Arts and Crafts of the Cherokee
by Rodney L. Leftwich
Publisher: Land-of-the-Sky Press, Cullowhee, North Carolina
Harback, first edition, 1970, 160 pages, profusely illustrated
From the INTRODUCTION
“Traditional Cherokee arts and crafts in basketry, pottery, woodcarving, weaving, beadwork, and stone crafts are being perpetuated today by the Eastern Band of Cherokees. This remnant of their once powerful nation now numbers about six thousand seven hundred and forty and lives on a fifty-seven thousand-acre reservation, the largest organized Indian reservation east of Wisconsin. This tract of land is located in the highlands of Western North Carolina in the heart of the original Cherokee Nation, where the country is as beautiful as the world affords. These Indians are the direct descendents of those Cherokee who, in 1838, hid out in the Great Smokies to avoid being moved from the land of their birth when the Federal Government attempted to force all Cherokee to move to reservations in Oklahoma.

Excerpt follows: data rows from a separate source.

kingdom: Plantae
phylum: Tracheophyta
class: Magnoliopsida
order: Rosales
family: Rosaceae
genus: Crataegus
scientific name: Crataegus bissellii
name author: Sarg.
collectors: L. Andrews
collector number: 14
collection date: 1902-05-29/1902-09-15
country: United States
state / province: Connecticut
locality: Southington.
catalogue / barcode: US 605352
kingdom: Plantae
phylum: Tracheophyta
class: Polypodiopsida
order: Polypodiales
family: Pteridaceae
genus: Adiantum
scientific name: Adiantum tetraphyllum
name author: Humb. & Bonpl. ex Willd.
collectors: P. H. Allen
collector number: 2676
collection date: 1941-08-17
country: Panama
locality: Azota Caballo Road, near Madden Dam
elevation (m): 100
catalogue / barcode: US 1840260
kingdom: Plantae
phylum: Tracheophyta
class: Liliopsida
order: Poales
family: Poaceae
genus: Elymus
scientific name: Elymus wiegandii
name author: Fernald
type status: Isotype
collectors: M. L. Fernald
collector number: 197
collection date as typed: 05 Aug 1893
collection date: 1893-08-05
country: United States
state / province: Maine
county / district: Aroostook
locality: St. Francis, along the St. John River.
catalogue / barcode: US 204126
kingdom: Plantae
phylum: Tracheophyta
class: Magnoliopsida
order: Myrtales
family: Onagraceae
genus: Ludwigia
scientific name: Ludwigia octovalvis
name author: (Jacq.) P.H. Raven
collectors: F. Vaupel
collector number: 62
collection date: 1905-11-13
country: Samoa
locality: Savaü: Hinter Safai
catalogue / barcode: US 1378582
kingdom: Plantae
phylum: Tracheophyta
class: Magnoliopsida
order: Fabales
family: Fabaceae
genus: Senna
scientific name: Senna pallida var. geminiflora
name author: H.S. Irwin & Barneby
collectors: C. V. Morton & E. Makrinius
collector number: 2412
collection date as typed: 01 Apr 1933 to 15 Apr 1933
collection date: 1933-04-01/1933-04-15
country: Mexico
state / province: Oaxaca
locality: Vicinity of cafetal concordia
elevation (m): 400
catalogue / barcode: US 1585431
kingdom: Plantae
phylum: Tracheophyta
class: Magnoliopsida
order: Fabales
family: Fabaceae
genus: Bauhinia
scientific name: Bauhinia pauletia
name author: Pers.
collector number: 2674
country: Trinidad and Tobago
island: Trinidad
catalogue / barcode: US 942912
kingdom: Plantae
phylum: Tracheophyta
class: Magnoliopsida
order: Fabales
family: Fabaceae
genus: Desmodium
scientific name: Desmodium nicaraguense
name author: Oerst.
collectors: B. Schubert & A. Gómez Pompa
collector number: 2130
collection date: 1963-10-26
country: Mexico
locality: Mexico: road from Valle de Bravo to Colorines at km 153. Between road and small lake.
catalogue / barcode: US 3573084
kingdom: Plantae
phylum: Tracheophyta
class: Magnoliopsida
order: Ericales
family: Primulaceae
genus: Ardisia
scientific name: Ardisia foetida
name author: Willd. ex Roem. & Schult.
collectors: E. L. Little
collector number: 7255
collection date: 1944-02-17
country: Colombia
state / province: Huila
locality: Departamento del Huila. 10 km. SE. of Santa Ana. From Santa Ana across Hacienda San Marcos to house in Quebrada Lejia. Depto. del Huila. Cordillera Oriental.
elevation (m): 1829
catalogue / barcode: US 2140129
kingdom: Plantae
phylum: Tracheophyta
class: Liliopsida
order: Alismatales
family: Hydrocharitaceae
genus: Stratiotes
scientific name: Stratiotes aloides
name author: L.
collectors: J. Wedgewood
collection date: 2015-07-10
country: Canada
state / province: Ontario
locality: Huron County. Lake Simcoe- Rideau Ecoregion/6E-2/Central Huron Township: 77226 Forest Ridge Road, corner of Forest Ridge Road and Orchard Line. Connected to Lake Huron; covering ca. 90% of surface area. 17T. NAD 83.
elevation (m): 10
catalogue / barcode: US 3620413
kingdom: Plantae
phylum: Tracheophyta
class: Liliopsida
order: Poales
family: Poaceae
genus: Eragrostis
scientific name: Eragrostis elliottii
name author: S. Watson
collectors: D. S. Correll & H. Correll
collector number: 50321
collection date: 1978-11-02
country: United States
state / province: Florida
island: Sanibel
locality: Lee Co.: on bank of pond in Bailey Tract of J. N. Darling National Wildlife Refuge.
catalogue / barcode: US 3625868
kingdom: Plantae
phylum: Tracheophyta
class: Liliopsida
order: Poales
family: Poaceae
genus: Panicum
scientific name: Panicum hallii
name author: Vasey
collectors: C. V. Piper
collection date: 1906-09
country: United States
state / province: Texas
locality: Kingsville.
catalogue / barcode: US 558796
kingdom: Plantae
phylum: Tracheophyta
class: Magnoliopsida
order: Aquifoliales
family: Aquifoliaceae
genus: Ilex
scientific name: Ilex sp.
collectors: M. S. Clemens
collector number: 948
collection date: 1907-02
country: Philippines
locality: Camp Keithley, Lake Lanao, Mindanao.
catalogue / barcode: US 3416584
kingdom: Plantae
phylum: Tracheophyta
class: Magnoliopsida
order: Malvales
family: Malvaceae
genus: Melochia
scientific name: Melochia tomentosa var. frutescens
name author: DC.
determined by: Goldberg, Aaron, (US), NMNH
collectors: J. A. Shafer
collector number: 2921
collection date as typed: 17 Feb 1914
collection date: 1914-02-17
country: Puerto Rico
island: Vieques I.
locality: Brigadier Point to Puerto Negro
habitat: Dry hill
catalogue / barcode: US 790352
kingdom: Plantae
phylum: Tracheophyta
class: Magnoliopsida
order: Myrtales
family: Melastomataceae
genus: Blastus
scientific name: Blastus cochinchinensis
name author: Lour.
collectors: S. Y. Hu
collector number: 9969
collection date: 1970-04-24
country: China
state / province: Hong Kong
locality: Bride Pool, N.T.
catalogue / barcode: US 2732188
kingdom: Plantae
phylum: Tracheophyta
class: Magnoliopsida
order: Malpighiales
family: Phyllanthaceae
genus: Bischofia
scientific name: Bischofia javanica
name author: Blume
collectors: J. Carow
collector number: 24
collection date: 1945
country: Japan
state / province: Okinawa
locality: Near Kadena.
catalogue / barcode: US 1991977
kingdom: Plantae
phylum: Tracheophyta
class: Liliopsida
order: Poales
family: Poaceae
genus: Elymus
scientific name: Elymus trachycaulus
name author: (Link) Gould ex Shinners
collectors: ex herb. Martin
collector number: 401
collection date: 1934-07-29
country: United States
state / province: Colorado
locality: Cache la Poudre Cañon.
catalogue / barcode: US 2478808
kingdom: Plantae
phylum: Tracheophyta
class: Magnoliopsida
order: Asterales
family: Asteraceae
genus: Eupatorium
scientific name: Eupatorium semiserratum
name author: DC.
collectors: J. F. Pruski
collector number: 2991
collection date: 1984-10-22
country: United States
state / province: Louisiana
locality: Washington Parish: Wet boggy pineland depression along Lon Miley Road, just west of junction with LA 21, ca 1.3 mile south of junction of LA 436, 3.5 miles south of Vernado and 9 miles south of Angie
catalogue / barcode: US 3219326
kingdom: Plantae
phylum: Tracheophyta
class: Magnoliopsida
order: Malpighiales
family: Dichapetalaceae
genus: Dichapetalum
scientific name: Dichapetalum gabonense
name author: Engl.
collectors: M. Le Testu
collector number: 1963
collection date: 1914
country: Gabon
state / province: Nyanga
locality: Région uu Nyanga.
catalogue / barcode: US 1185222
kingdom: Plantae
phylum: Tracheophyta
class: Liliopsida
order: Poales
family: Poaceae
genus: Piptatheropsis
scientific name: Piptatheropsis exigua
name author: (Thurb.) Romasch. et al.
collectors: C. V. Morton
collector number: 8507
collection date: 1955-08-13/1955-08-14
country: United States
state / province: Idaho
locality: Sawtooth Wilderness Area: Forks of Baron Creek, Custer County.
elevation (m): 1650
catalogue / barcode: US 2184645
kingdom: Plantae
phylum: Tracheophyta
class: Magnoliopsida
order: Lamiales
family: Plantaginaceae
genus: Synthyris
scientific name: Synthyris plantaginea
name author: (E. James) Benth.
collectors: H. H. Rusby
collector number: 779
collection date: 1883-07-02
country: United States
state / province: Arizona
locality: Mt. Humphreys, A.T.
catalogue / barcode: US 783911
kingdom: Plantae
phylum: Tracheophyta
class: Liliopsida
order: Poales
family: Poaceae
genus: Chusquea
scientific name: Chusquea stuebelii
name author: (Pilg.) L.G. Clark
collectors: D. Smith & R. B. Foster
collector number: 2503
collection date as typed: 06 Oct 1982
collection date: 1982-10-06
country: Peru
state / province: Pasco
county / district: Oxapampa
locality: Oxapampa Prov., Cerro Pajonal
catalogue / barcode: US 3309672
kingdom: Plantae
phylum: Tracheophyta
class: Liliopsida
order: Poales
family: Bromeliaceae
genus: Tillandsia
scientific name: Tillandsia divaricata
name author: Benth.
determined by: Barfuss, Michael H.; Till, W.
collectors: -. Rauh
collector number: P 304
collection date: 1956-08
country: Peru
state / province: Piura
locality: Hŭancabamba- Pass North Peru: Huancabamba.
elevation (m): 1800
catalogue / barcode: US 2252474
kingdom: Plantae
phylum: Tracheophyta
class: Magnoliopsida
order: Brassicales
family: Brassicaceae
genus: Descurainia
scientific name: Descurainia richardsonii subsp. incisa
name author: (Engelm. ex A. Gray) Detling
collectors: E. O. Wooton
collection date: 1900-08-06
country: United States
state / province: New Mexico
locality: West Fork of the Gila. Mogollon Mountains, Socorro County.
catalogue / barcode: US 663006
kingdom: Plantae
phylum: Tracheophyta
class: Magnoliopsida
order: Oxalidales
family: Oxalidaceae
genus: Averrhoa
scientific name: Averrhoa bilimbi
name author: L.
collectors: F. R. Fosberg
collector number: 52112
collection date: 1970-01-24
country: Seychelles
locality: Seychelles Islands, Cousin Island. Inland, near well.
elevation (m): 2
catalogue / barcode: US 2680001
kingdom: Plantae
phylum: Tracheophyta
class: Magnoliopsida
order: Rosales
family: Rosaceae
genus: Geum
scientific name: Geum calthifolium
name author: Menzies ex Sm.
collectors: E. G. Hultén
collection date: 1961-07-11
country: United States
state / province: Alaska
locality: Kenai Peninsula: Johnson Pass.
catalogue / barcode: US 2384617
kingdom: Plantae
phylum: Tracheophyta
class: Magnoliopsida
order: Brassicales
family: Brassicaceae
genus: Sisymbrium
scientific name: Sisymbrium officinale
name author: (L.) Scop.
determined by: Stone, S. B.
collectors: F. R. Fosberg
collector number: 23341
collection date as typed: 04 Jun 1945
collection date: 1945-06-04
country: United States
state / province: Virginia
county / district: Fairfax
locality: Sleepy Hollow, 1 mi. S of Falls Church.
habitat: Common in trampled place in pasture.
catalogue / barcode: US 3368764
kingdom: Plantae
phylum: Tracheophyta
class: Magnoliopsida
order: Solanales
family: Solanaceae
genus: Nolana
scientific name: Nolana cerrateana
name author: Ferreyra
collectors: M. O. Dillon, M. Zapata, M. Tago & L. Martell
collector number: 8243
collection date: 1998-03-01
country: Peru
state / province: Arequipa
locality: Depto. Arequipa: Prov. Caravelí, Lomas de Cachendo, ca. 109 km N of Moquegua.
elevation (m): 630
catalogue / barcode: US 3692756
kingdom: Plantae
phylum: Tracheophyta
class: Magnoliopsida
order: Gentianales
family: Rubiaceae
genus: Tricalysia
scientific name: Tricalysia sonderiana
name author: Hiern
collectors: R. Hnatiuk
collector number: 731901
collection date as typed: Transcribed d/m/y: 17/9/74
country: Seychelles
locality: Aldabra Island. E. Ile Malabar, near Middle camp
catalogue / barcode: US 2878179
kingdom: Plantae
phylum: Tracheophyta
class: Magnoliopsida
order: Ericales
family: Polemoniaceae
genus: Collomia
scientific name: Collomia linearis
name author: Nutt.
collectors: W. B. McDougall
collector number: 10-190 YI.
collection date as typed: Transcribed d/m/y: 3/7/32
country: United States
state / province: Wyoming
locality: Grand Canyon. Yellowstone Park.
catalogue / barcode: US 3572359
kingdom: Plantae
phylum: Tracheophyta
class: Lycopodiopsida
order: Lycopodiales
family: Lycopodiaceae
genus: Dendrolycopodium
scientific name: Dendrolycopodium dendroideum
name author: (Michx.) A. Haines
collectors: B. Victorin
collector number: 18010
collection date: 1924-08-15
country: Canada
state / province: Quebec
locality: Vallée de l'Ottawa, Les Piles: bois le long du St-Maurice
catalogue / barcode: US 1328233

Practically all of the genuine Cherokee crafts found in their shops are constructed in their homes. . . . Skill and knowledge in craftsmanship have been practiced and handed down from mother to daughter and from father to son for generations.
Crafts covered are basketry, pottery, woodcrafts, weaving, stonecrafts, beads and shell, metalcrafts, weapon making, feathers, and leathercrafts.